Photo courtesy of San Francisco Giants yearbook, 1981
Lynnfield native Bob Tufts spent parts of three seasons in the majors with the Giants and Royals.
By TOM JOYCE
Back in 1984, Bob Tufts was angry.
The Lynnfield native was told by a Kansas City Royals team worker that he had been blackballed out of Major League Baseball because the Royals had heavy cocaine use in their clubhouse. Tufts was not a user, but he pitched for the Royals during the previous season, and the association did not help his case when looking for a contract, in the minors or majors, for the 1984 season.
Tufts pitched in the big leagues for three seasons (1981-1983) and as a rookie, pitched for the San Francisco Giants. But before the 1982 season, he was dealt to the Royals alongside Vida Blue, who spent three months in prison for cocaine possession following the 1983 MLB season.
In the parts of those three seasons he spent at the major league level, Tufts posted a 4.71 ERA. While he did not throw particularly hard, pitching to contact, he was a steady left-handed reliever – something that teams covet.
Later on, in 1999, Tufts discovered that he had a torn rotator cuff in his left shoulder. He pitched in the big leagues for only three seasons, but his arm may have started to deteriorate even before he made it that far.
In the minors, he recalls throwing far too many complete games and being overworked as a reliever. In 1978, 15 of his 19 starts were complete games. Specifically, he remembered a minor league doubleheader in 1982 where he logged 5 1/3 innings in relief during the first game – just about the length of an average start for most MLB pitchers today. Then, later in the day, he ended up throwing another two innings.
“Pitch counts and inning limits were not in vogue,” he said. “And as a non-bonus baby player, I had to go out and fight for the chance to advance despite the risks.”
Tufts said that the highlight of his Major League career was earning his first big league save against the Seattle Mariners on Sep. 14, 1982. Tufts finished the game and went 3 2/3 innings. He allowed one walk and a hit while striking out three men.

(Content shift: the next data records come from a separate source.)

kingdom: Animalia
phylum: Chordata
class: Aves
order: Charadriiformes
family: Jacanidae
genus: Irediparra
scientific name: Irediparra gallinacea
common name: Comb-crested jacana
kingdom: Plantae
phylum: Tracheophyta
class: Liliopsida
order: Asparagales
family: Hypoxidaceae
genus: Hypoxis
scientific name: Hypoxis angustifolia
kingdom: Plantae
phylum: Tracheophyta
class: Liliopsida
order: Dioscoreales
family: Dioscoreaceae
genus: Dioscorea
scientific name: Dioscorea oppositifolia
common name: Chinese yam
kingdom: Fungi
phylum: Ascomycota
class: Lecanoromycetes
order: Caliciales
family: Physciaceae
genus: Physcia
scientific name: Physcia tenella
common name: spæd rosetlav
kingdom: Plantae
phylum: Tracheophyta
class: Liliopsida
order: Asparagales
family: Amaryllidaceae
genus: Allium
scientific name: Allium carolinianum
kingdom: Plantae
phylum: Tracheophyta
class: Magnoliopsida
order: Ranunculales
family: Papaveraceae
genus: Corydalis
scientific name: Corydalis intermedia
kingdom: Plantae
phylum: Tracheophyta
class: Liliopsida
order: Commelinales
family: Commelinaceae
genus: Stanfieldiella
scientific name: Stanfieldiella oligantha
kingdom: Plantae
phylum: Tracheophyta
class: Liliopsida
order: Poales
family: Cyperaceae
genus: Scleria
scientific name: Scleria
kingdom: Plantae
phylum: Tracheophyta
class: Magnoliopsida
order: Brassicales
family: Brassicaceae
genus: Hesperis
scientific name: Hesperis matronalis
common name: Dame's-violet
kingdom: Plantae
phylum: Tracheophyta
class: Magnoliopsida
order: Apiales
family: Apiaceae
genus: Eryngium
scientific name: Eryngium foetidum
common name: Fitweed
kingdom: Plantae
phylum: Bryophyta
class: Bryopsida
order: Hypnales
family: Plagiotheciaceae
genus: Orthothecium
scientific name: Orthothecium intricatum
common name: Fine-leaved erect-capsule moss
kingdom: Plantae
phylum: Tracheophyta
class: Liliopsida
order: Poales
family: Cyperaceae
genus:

What made the game so special for him is that it was the first time his parents saw him pitch in his pro career.
“I will never forget the smile on my father’s face when he came down towards the dugout after I had completed an interview,” he said.
Over 30 years later though, life has moved on for the now-adjunct-professor at New York University and Yeshiva University. This upcoming fall, Tufts, a myeloma survivor, will be a full-time professor at Yeshiva’s Sy Syms School of Business in the management department.
Even though he is teaching anywhere from seven to ten classes a week now, pursuing teaching was not his original plan back in his MLB playing days.
“I assumed that I would eventually use my Economics degree from Princeton and work for the rest of my life in the money and banking sector,” he said. “Little did I know that I would use my academic background (the undergraduate degree at Princeton and a MBA in finance at Columbia) to be a college professor teaching finance courses.”
Tufts’ unfortunate association with the likes of Blue, Willie Aikens, Jerry Martin and Willie Wilson helped push him out of pro baseball at just 27 years old. But it, in turn, pushed him to receive his MBA from an Ivy League school.
It also sent him to Wall Street where he worked in finances for roughly two decades.
“Working on Wall Street was an interesting experience,” he said. “Financially, it was rewarding but intellectually, it was vapid. Every day you did the same thing. I began to look for avenues to satisfy my creative desires after a few years and began to write. This probably did lead indirectly to my teaching career.”